Claro que o STF de hoje atua numa sociedade mudada. O Brasil se tornou uma democracia de massas ao longo do século 20. O direito de votar, por exemplo, foi estendido às mulheres em 1932 e aos analfabetos em 1988. Também foram incluídos os interesses estruturados por partidos políticos, por sindicatos e pelas chamadas organizações da sociedade civil.
PARTICIPAÇÃO
Ao lado disso, abriram-se mais canais de participação. Se até meados da década de 1960 debates constitucionais se iniciavam no STF apenas a partir de casos individuais e por alegação das partes, uma emenda constitucional de 1965 permitiu que o procurador-geral da República questionasse diretamente perante o STF a constitucionalidade de uma lei.
Quando essa possibilidade foi franqueada a diversos outros atores, com a Constituição de 1988, revelaram-se inúmeras demandas antes reprimidas. Muitos conflitos que nem chegavam ao Congresso puderam ser expostos publicamente diante de nossa corte suprema.
A espécie de disputa que agora se apresenta em público, portanto, tem a ver com esses grupos que antes não conseguiam se fazer ouvir.
Em meio a essa onda democratizante também surgem conflitos que não se resolvem devido à falta de lideranças políticas adequadas. Disputas internas ao Legislativo são levadas para o outro lado da praça dos Três Poderes num sinal evidente da baixa qualidade da representação política do Parlamento brasileiro.
Assim como mais gente entrou para a vida democrática e pública, mais gente se interessa pelo Supremo –inclusive por sua composição. É inevitável que isso aconteça, uma vez que o tribunal arbitra conflitos políticos entre Poderes, entre Estados, entre Estado e cidadãos e entre grupos da sociedade civil.
Essa é, no fundo, a principal mudança por que passou o STF ao longo de sua história. Suas decisões sempre produziram impacto na vida política do país, mas, com a ampliação da cidadania, esse impacto ganhou novas formas e nova dimensão.

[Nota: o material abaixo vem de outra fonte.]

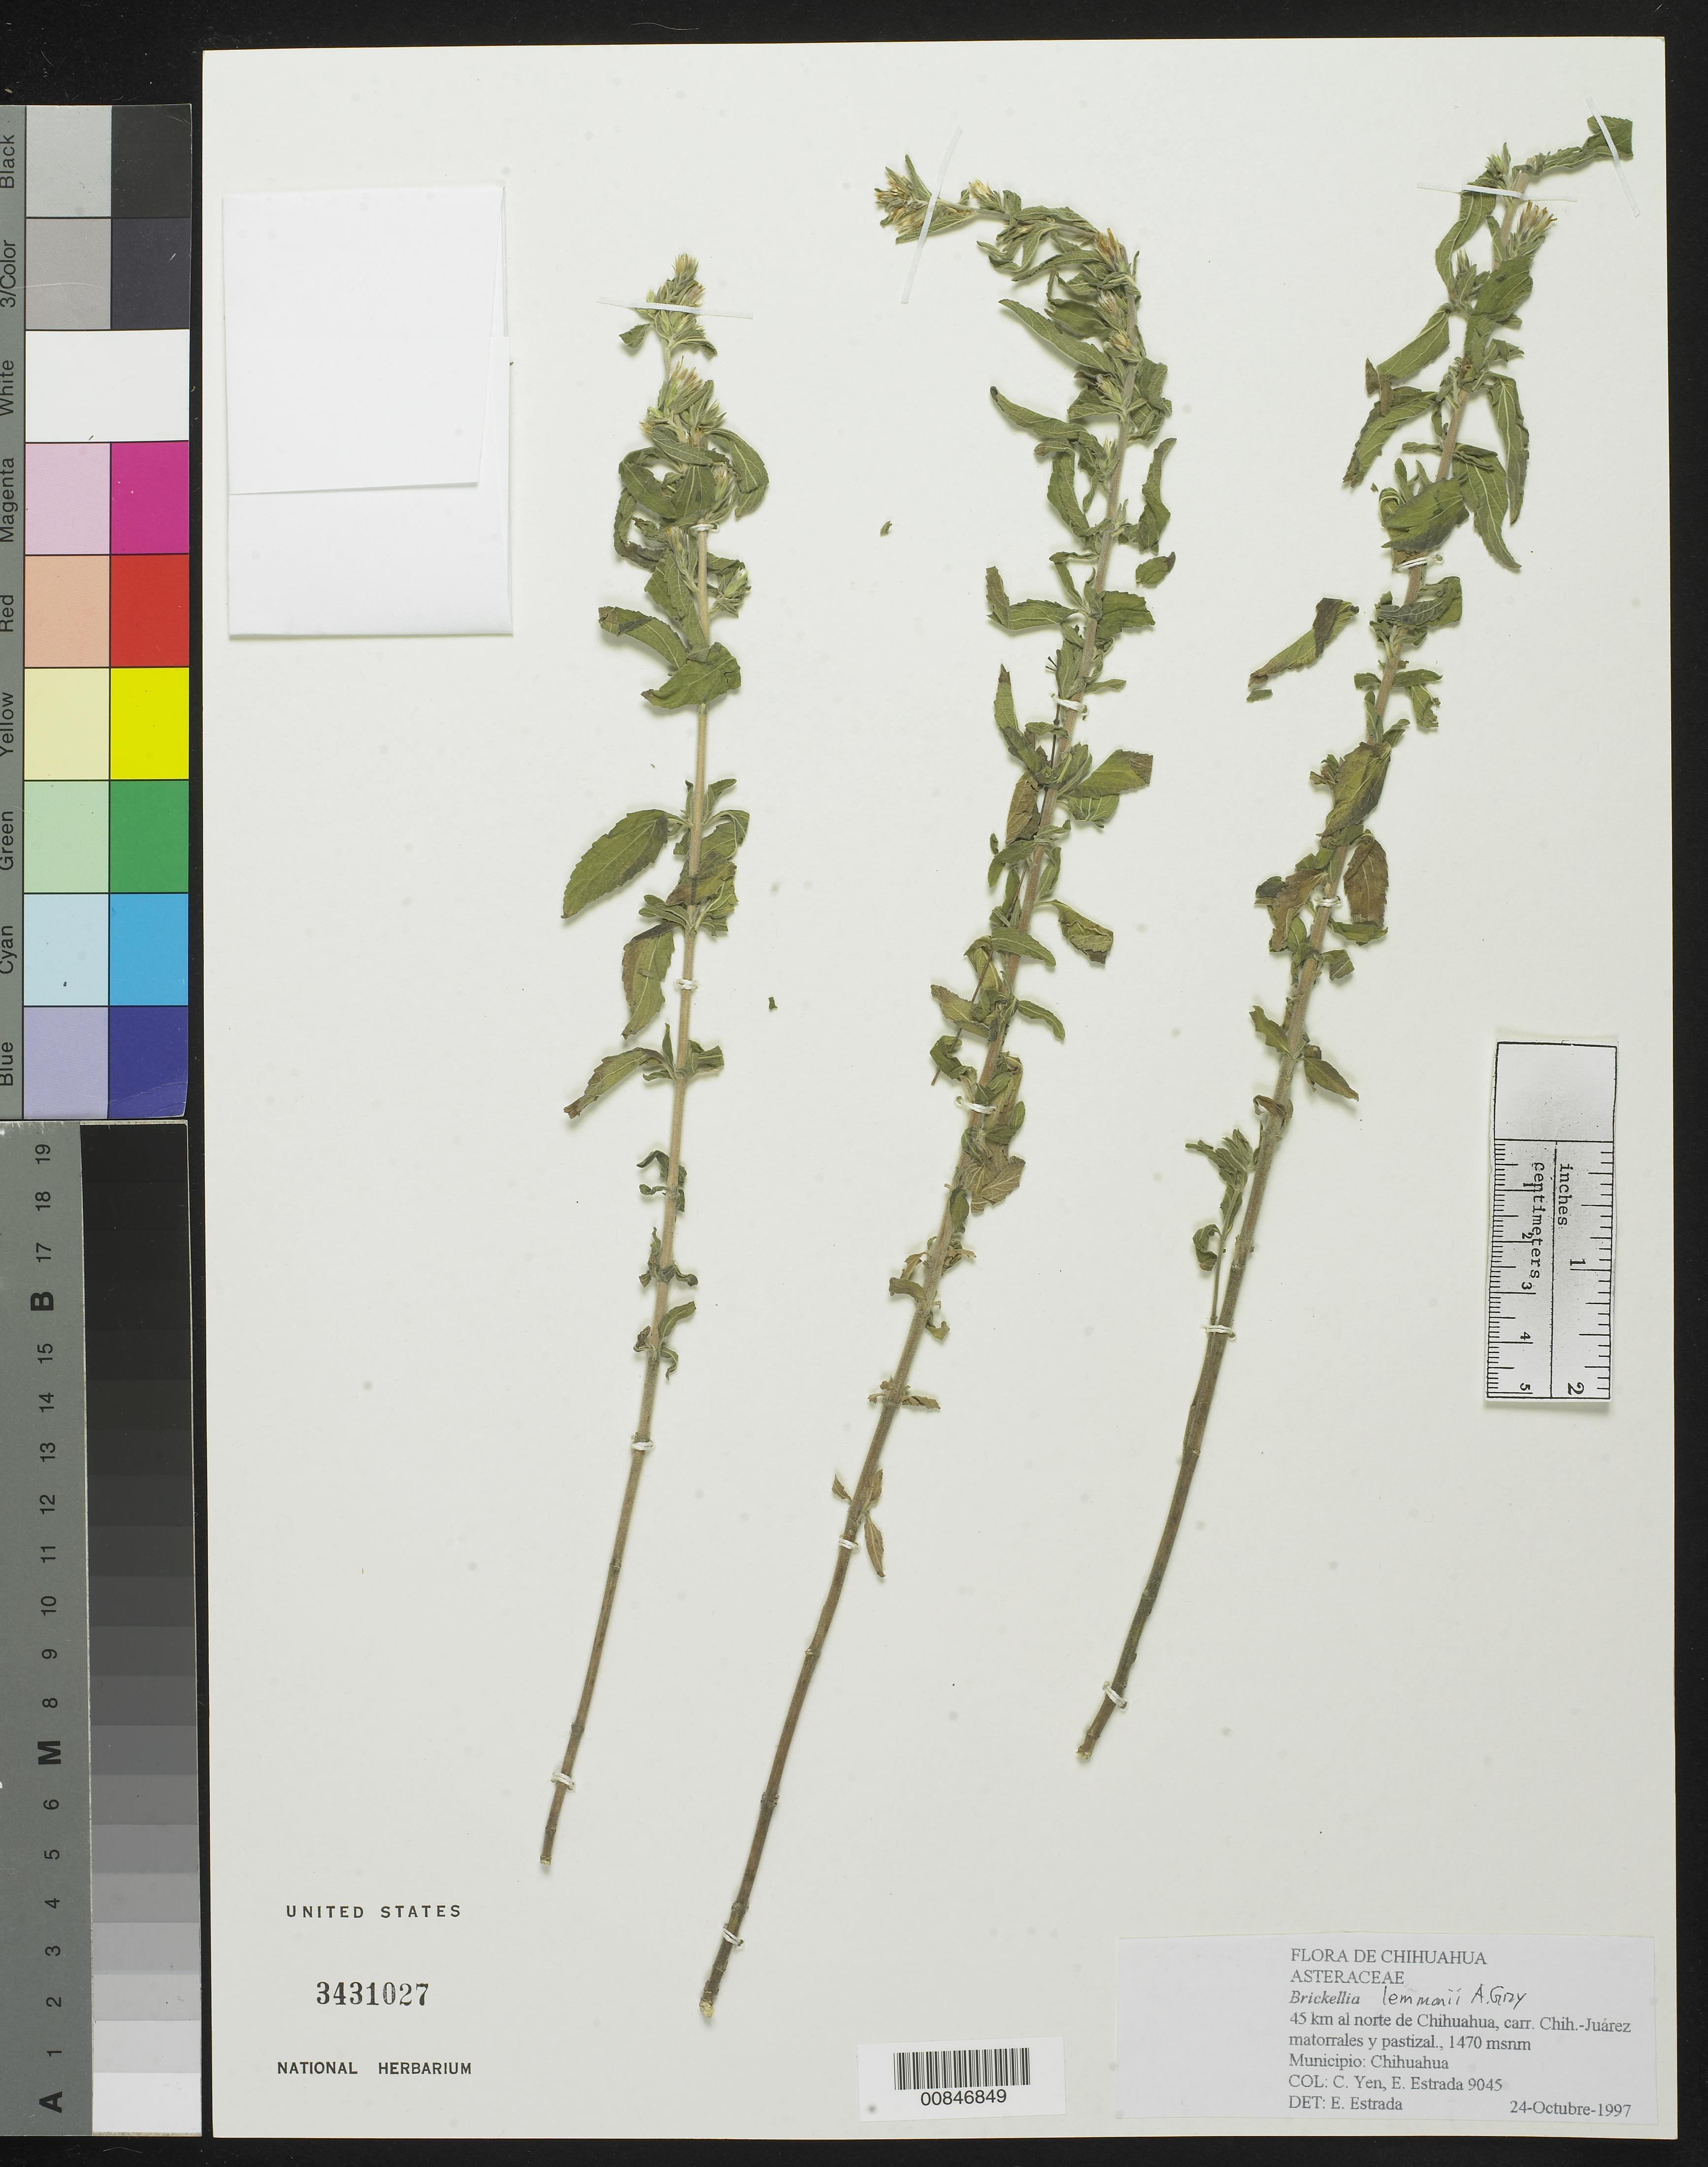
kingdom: Plantae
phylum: Tracheophyta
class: Magnoliopsida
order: Asterales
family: Asteraceae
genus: Brickellia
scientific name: Brickellia lemmonii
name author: A. Gray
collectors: Y. C. Yang & E. Estrada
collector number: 9045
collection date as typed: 24 Oct 1997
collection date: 1997-10-24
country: Mexico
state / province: Chihuahua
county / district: Chihuahua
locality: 45 km al norte de Chihuahua, carr. Chihuahua- Juárez.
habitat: Matorrales y pastizal.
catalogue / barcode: US 3431027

Se, antigamente, apenas alguns poucos tinham acesso ao Supremo, hoje o caminho que leva até ele foi alargado. Não é motivo para fechar suas portas, mas pode-se pensar que muito daquilo sobre o que o STF é chamado a decidir resulta do bloqueio de outros canais de participação política e de garantias de direitos. Atualmente, diante de um Congresso conservador, que procura limitar direitos de toda ordem, e de um Executivo dominado pelo discurso da ordem e da eficiência econômica, a batalha pelas liberdades, pelos direitos e pelas igualdades será travada no STF.
JOSÉ REINALDO DE LIMA LOPES, 64, professor titular no direito da USP, é autor de "História da Justiça e do Processo no Brasil do século XIX" (Juruá).
DEBORAH PAIVA, 66, é artista plástica. Expõe trabalhos na galeria Rabieh, em São Paulo, a partir de 8/3.